To-do item:
Would you repeat all the lines below, exactly as they stand?

Data to process:

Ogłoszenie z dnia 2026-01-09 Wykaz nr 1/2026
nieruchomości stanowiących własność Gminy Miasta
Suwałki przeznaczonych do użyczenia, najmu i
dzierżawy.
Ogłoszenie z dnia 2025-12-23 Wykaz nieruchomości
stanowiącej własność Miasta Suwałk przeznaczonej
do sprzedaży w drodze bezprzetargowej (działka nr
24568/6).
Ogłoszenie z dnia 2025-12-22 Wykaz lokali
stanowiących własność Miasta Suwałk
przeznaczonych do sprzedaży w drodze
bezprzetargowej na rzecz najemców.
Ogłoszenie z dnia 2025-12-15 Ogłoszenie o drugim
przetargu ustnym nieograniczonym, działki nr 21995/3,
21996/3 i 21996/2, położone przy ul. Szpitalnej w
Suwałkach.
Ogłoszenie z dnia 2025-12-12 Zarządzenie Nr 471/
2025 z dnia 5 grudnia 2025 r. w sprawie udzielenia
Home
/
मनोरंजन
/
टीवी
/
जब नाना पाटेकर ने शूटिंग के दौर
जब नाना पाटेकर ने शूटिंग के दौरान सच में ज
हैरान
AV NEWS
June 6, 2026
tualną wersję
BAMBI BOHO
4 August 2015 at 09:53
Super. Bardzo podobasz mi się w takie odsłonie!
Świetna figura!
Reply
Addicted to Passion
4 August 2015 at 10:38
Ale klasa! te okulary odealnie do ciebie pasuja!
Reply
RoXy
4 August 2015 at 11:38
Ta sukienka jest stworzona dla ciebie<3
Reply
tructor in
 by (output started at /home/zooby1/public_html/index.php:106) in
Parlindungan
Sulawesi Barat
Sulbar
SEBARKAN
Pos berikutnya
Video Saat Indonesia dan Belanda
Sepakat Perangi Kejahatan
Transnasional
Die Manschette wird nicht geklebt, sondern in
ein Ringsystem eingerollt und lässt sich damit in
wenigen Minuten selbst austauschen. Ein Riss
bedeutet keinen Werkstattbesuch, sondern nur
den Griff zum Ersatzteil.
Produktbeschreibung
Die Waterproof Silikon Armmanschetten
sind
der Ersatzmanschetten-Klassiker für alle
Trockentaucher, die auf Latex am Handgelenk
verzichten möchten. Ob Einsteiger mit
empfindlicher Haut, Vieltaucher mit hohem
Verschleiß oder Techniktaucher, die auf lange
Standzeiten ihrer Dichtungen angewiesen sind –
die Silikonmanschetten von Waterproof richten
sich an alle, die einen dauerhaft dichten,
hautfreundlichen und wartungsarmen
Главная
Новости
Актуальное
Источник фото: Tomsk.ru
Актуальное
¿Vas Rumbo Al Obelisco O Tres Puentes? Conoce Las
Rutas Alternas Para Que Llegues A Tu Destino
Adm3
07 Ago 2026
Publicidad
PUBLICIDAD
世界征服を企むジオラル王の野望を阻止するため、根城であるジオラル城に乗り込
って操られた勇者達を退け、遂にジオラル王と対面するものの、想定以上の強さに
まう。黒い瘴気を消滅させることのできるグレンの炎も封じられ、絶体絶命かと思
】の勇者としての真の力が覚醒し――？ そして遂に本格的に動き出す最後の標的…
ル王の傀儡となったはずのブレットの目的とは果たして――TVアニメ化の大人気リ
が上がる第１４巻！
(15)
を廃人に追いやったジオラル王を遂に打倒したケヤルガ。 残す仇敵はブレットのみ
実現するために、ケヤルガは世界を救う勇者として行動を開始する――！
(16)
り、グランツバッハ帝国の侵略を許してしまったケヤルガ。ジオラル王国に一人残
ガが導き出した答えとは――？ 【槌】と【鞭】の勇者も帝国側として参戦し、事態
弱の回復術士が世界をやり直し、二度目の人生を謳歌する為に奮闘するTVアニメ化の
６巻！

Response below:
Ogłoszenie z dnia 2026-01-09 Wykaz nr 1/2026
nieruchomości stanowiących własność Gminy Miasta
Suwałki przeznaczonych do użyczenia, najmu i
dzierżawy.
Ogłoszenie z dnia 2025-12-23 Wykaz nieruchomości
stanowiącej własność Miasta Suwałk przeznaczonej
do sprzedaży w drodze bezprzetargowej (działka nr
24568/6).
Ogłoszenie z dnia 2025-12-22 Wykaz lokali
stanowiących własność Miasta Suwałk
przeznaczonych do sprzedaży w drodze
bezprzetargowej na rzecz najemców.
Ogłoszenie z dnia 2025-12-15 Ogłoszenie o drugim
przetargu ustnym nieograniczonym, działki nr 21995/3,
21996/3 i 21996/2, położone przy ul. Szpitalnej w
Suwałkach.
Ogłoszenie z dnia 2025-12-12 Zarządzenie Nr 471/
2025 z dnia 5 grudnia 2025 r. w sprawie udzielenia
Home
/
मनोरंजन
/
टीवी
/
जब नाना पाटेकर ने शूटिंग के दौर
जब नाना पाटेकर ने शूटिंग के दौरान सच में ज
हैरान
AV NEWS
June 6, 2026
tualną wersję
BAMBI BOHO
4 August 2015 at 09:53
Super. Bardzo podobasz mi się w takie odsłonie!
Świetna figura!
Reply
Addicted to Passion
4 August 2015 at 10:38
Ale klasa! te okulary odealnie do ciebie pasuja!
Reply
RoXy
4 August 2015 at 11:38
Ta sukienka jest stworzona dla ciebie<3
Reply
tructor in
 by (output started at /home/zooby1/public_html/index.php:106) in
Parlindungan
Sulawesi Barat
Sulbar
SEBARKAN
Pos berikutnya
Video Saat Indonesia dan Belanda
Sepakat Perangi Kejahatan
Transnasional
Die Manschette wird nicht geklebt, sondern in
ein Ringsystem eingerollt und lässt sich damit in
wenigen Minuten selbst austauschen. Ein Riss
bedeutet keinen Werkstattbesuch, sondern nur
den Griff zum Ersatzteil.
Produktbeschreibung
Die Waterproof Silikon Armmanschetten
sind
der Ersatzmanschetten-Klassiker für alle
Trockentaucher, die auf Latex am Handgelenk
verzichten möchten. Ob Einsteiger mit
empfindlicher Haut, Vieltaucher mit hohem
Verschleiß oder Techniktaucher, die auf lange
Standzeiten ihrer Dichtungen angewiesen sind –
die Silikonmanschetten von Waterproof richten
sich an alle, die einen dauerhaft dichten,
hautfreundlichen und wartungsarmen
Главная
Новости
Актуальное
Источник фото: Tomsk.ru
Актуальное
¿Vas Rumbo Al Obelisco O Tres Puentes? Conoce Las
Rutas Alternas Para Que Llegues A Tu Destino
Adm3
07 Ago 2026
Publicidad
PUBLICIDAD
世界征服を企むジオラル王の野望を阻止するため、根城であるジオラル城に乗り込
って操られた勇者達を退け、遂にジオラル王と対面するものの、想定以上の強さに
まう。黒い瘴気を消滅させることのできるグレンの炎も封じられ、絶体絶命かと思
】の勇者としての真の力が覚醒し――？ そして遂に本格的に動き出す最後の標的…
ル王の傀儡となったはずのブレットの目的とは果たして――TVアニメ化の大人気リ
が上がる第１４巻！
(15)
を廃人に追いやったジオラル王を遂に打倒したケヤルガ。 残す仇敵はブレットのみ
実現するために、ケヤルガは世界を救う勇者として行動を開始する――！
(16)
り、グランツバッハ帝国の侵略を許してしまったケヤルガ。ジオラル王国に一人残
ガが導き出した答えとは――？ 【槌】と【鞭】の勇者も帝国側として参戦し、事態
弱の回復術士が世界をやり直し、二度目の人生を謳歌する為に奮闘するTVアニメ化の
６巻！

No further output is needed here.